Labour backs triple-lock pension guarantee after 'generational inequality' warnings
Work and Pensions Committee said the system should be scrapped because of its 'unsustainable nature.
A Labour government would keep the so called "triple-lock" guarantee on state pensions, John McDonnell announced on Tuesday night (13 December).
The shadow chancellor made the commitment alongside Labour's Shadow Work and Pensions Secretary Debbie Abrahams as the front-benchers visited a south London pensioners centre.
"After six wasted years of Tory economic failure that has seen some have to wait longer to receive their pension, and those in work approaching retirement having to work longer with earnings stagnating, Labour won't let them face further uncertainty or reductions income," McDonnell said.
The "triple-lock" means that government backed retirement pots rise at the same rate as Consumer Price Index (CPI) inflate, earnings growth or 2.5%, whichever is greater.
But the policy, first introduced in 2010 by the Coalition Government, is controversial. A November report from the Work and Pensions Committee urged Theresa May to scrap the "unsustainable" system.
Labour MP Frank Field, who chairs the cross-party group of MPs, also warned that the "triple-lock" helps promote inter-generational unfairness.

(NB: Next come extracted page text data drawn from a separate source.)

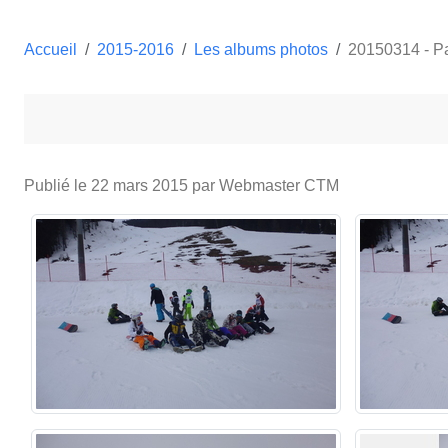
Accueil
2015-2016
Les albums photos
20150314 - P
Publié le
22 mars 2015
par Webmaster CTM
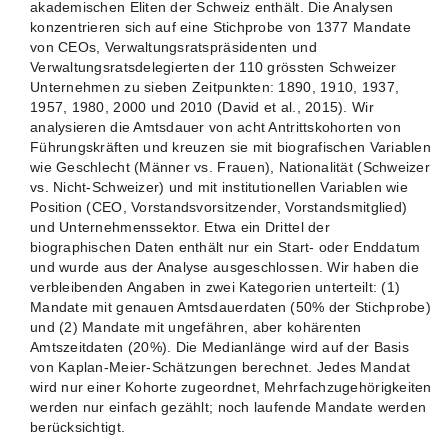
akademischen Eliten der Schweiz enthält. Die Analysen
konzentrieren sich auf eine Stichprobe von 1377 Mandate
von CEOs, Verwaltungsratspräsidenten und
Verwaltungsratsdelegierten der 110 grössten Schweizer
Unternehmen zu sieben Zeitpunkten: 1890, 1910, 1937,
1957, 1980, 2000 und 2010 (David et al., 2015). Wir
analysieren die Amtsdauer von acht Antrittskohorten von
Führungskräften und kreuzen sie mit biografischen Variablen
wie Geschlecht (Männer vs. Frauen), Nationalität (Schweizer
vs. Nicht-Schweizer) und mit institutionellen Variablen wie
Position (CEO, Vorstandsvorsitzender, Vorstandsmitglied)
und Unternehmenssektor. Etwa ein Drittel der
biographischen Daten enthält nur ein Start- oder Enddatum
und wurde aus der Analyse ausgeschlossen. Wir haben die
verbleibenden Angaben in zwei Kategorien unterteilt: (1)
Mandate mit genauen Amtsdauerdaten (50% der Stichprobe)
und (2) Mandate mit ungefähren, aber kohärenten
Amtszeitdaten (20%). Die Medianlänge wird auf der Basis
von Kaplan-Meier-Schätzungen berechnet. Jedes Mandat
wird nur einer Kohorte zugeordnet, Mehrfachzugehörigkeiten
werden nur einfach gezählt; noch laufende Mandate werden
berücksichtigt.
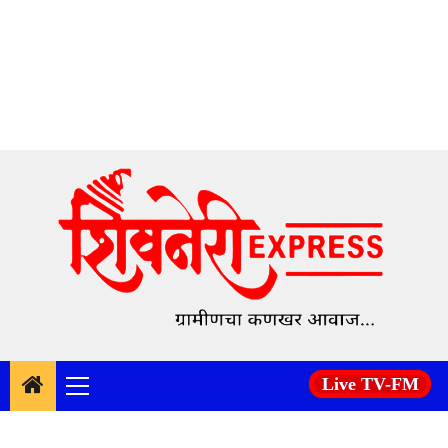
Skip
to
content
Live TV-FM
Primary
Menu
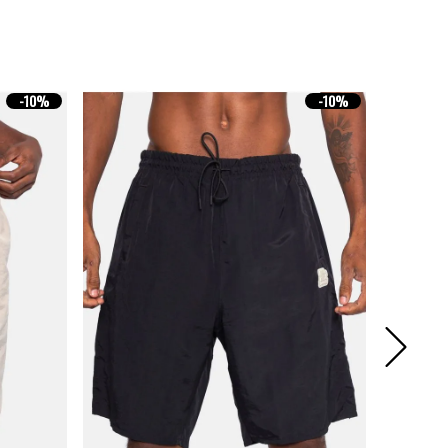
-
10%
-
10%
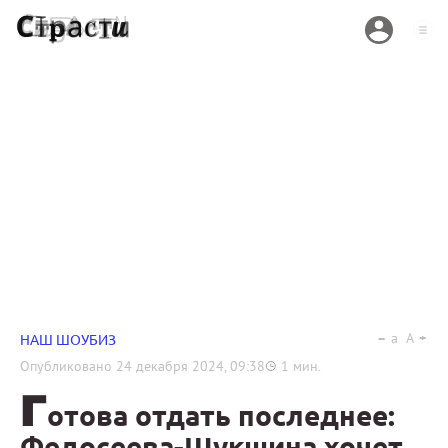
a
A
НАШ ШОУБИЗ
Опубликовано
24 декабря 2024, 09:38
1
мин.
Г
отова отдать последнее:
Федосеева-Шукшина хочет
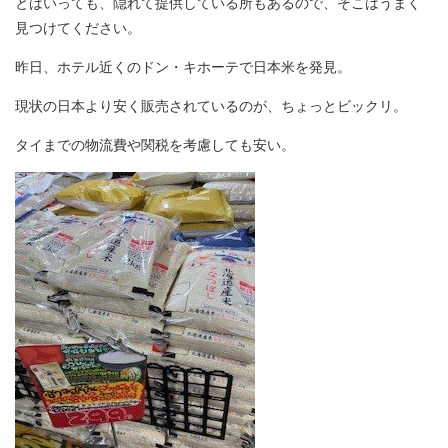
とはいっても、隠れて提供している所もあるので、そこはうまく
見つけてください。
昨日、ホテル近くのドン・キホーテで日本米を発見。
現状の日本より安く販売されているのが、ちょっとビックリ。
タイまでの物流費や関税を考慮しても安い。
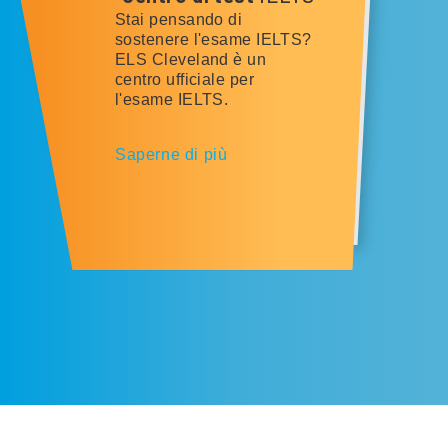
Stai pensando di
sostenere l'esame IELTS?
ELS Cleveland è un
centro ufficiale per
l'esame IELTS.
Saperne di più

"Accelerated increases in the state pension age, an alternative means of making the state pension more fiscally sustainable, would disproportionately affect the young and those socio-economic groups with lower life expectancies in retirement," he said.

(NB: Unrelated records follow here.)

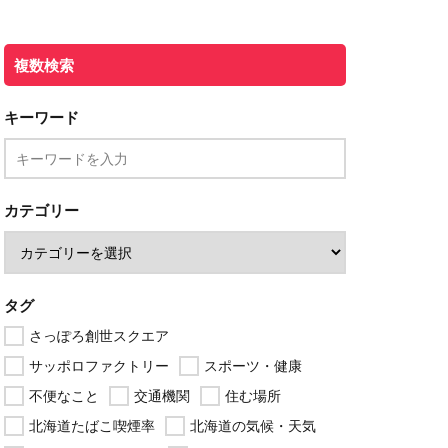
複数検索
キーワード
カテゴリー
タグ
さっぽろ創世スクエア
サッポロファクトリー
スポーツ・健康
不便なこと
交通機関
住む場所
北海道たばこ喫煙率
北海道の気候・天気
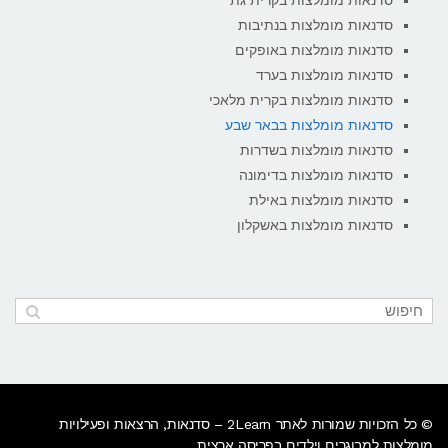
סדנאות מומלצות בקרית גת
סדנאות מומלצות בנתיבות
סדנאות מומלצות באופקים
סדנאות מומלצות בערד
סדנאות מומלצות בקרית מלאכי
סדנאות מומלצות בבאר שבע
סדנאות מומלצות בשדרות
סדנאות מומלצות בדימונה
סדנאות מומלצות באילת
סדנאות מומלצות באשקלון
© כל הזכויות שמורות לאתר 2Learn –
סדנאות
, הרצאות ופעילויות
מומלצות למבוגרים וילדים בפריסה ארצית.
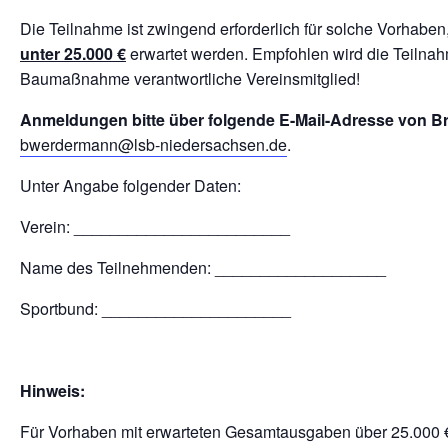
Die Teilnahme ist zwingend erforderlich für solche Vorhab
unter 25.000 €
erwartet werden. Empfohlen wird die Teilnah
Baumaßnahme verantwortliche Vereinsmitglied!
Anmeldungen bitte über folgende E-Mail-Adresse von B
bwerdermann@lsb-niedersachsen.de
.
Unter Angabe folgender Daten:
Verein: ________________________
Name des Teilnehmenden: ___________________
Sportbund: _____________________
Hinweis:
Für Vorhaben mit erwarteten Gesamtausgaben über 25.000 €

"Allied to the introduction of the new state pension, which in future will see the vast majority of pensioners on a flat rate, the triple lock will by 2020 have achieved the government's objective of securing a decent minimum income for people in retirement to underpin private saving. The retention of the triple lock would not be inter-generationally fair. We urge political consensus before the next general election on a new earnings link for the state pension."
Review 'beyond 2020 makes sense'
The Work and Pensions Committee recommended that the government benchmark the system should be replaced a by a "smoothed earnings link".
"In periods when earnings lag behind price inflation, an above-earnings increase should be applied to protect pensioners against a reduction in the purchasing power of their state pension," Field explained. "Price indexation should continue when real earnings growth resumes until the state pension reverts to its benchmark proportion of average earnings."
The government has said it is committed to the "triple-lock system". The Department for Work and Pensions confirmed in November that the state pension will rise by 2.5% in 2017.
Tom McPhail, head of retirement policy at Hargreaves Lansdown, said: "Pensioners can't continue to enjoy indefinitely a 'heads I win, tails you lose' guarantee at the expense of taxpayers.
"A review now looking beyond 2020 makes sense. The point of caution in favour of those approaching retirement is that final salary pay outs are about to start diminishing and some are arguing that existing private pension inflation proofing should be cut.
"Politicians have to strike a delicate balance but if they take too much away from pensioners they could end up sowing the seeds of the next pensioner income crisis."